FEATHER for AはMTVGAシリーズのために開発されたソフトで、再生画像を全画面で表示してもFEATHERの機能が使えるようにユーザーインタフェースを改良している。従来のFEATHER同様、TV視聴や録画関連の機能もサポートしているので、PCに同社のMTVX2004/MTVX2004 HF/MTVX2004USBを組み込むことで、ビデオデッキPC的操作も可能になる。
MTVX2004シリーズに同梱されているFEATHER2004もインタフェースを大幅に改善された「FEATHER2005」にバージョンアップした。10月27日から出荷されるMTVX2004シリーズからFEATHER2005に切り替わるほか、10月20日以降にMTVX2004シリーズを購入したユーザーは無料でダウンロードできる(事前にユーザー登録が必要)。
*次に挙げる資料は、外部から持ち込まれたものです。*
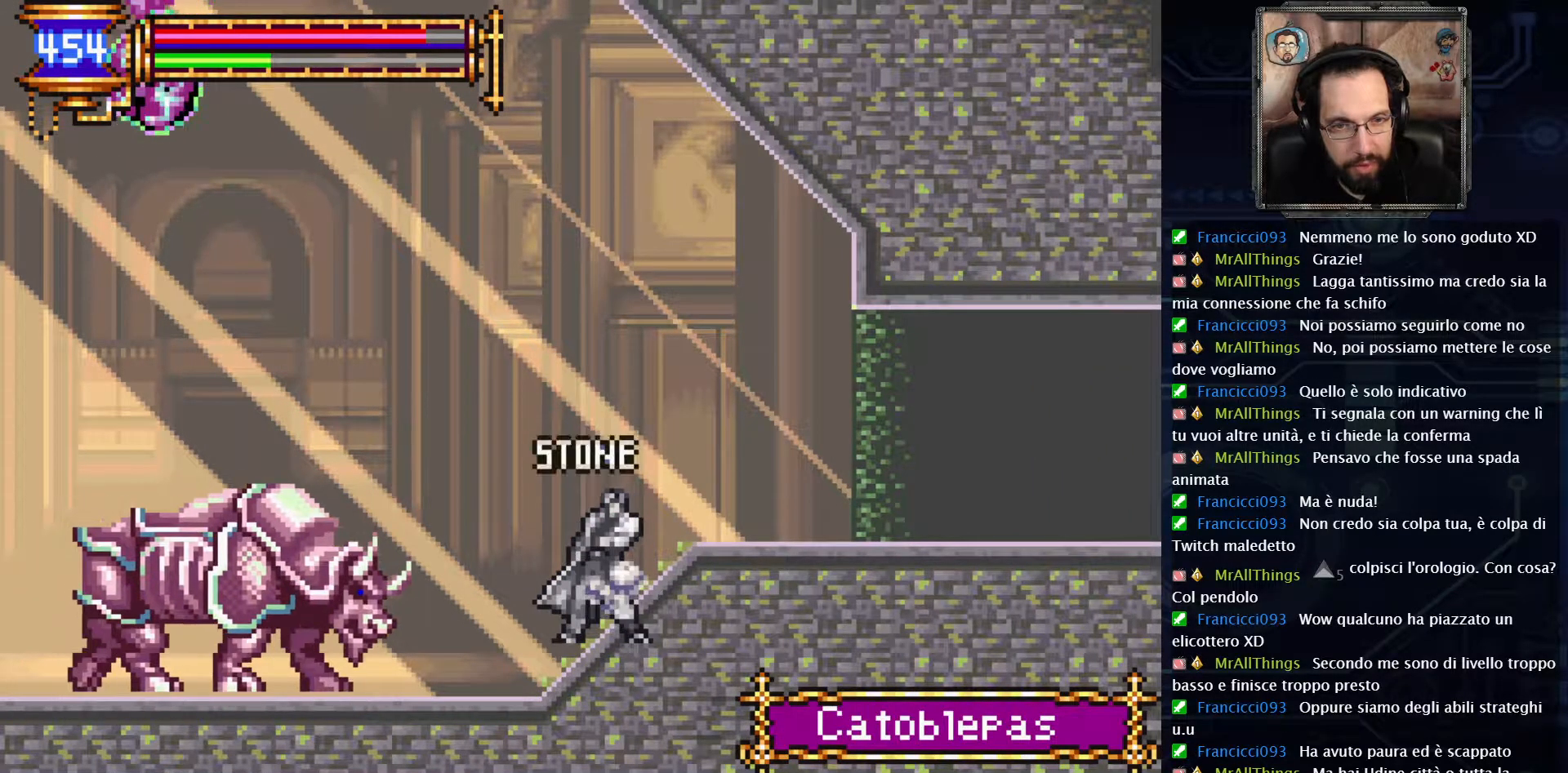
{"buttons": ["DPAD_LEFT"], "left_stick": "center", "right_stick": "center", "events": [[17, "DPAD_UP", "down"], [33, "DPAD_LEFT", "up"], [50, "DPAD_RIGHT", "down"], [67, "DPAD_UP", "up"], [117, "DPAD_RIGHT", "up"], [133, "DPAD_LEFT", "down"], [200, "DPAD_UP", "down"], [217, "DPAD_LEFT", "up"], [217, "DPAD_RIGHT", "down"], [267, "DPAD_UP", "up"], [283, "DPAD_RIGHT", "up"], [300, "DPAD_LEFT", "down"], [367, "DPAD_LEFT", "up"], [383, "DPAD_RIGHT", "down"], [450, "DPAD_RIGHT", "up"], [467, "DPAD_LEFT", "down"]]}
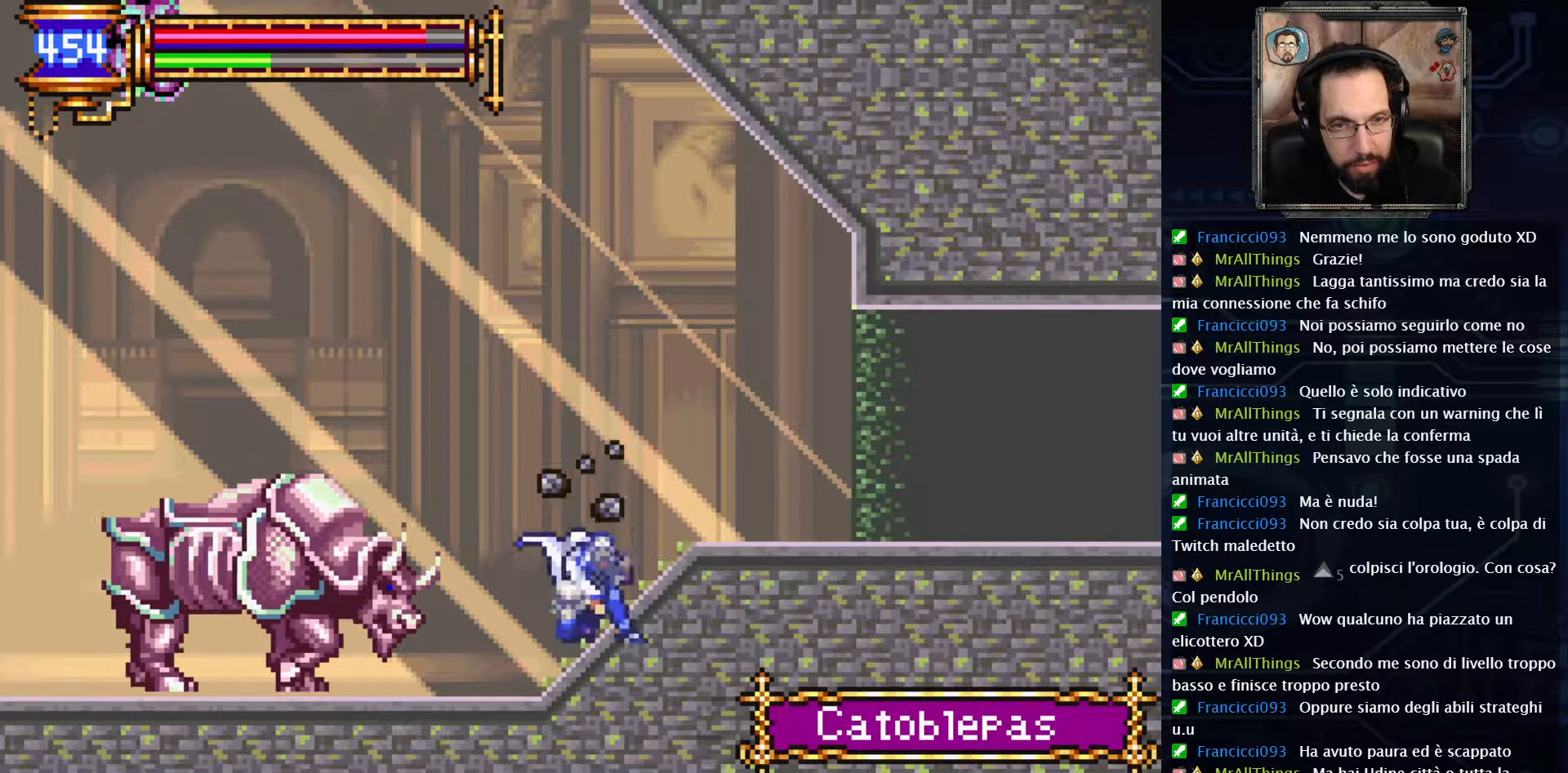
{"buttons": ["X"], "left_stick": "center", "right_stick": "center"}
従来のMTVX2004ユーザーは、12月上旬に出荷される予定のパッケージ版「FEATHER2005 Premium Edition」(実売予想価格6980円)を購入するか、ダウンロードで入手できる「FEATHER2005」(価格3980円)を入手する。
FEATHER2005 Premium Editionは、FERATHER2005に「おまかせ録画キット」「DVD/MPEG4作成キット」をセットにしたパッケージ。それぞれのキットはダウンロードでも購入可能だ(「おまかせ録画キット」の価格は1000円、「DVD/MPEG4作成キット」の価格はfor MTVX2004で1200円、for MTVX2004USBで1000円)。
FERTHE2005のインタフェースは大幅に変更され、メニュー体系や全画面表示のメニューレイアウトなどは、DO VAIOやWindows XP MediaCenterEditionに近いものになっている。静止画や音楽ファイルも含めた統合コンテンツプレーヤー機能に、デジタル家電で難しい30倍スムーズ再生、テレビ王国を利用したiEPGによるキーワード自動録画機能に加え、ネットワーク配信機能やマルチ同時録画機能もサポートする。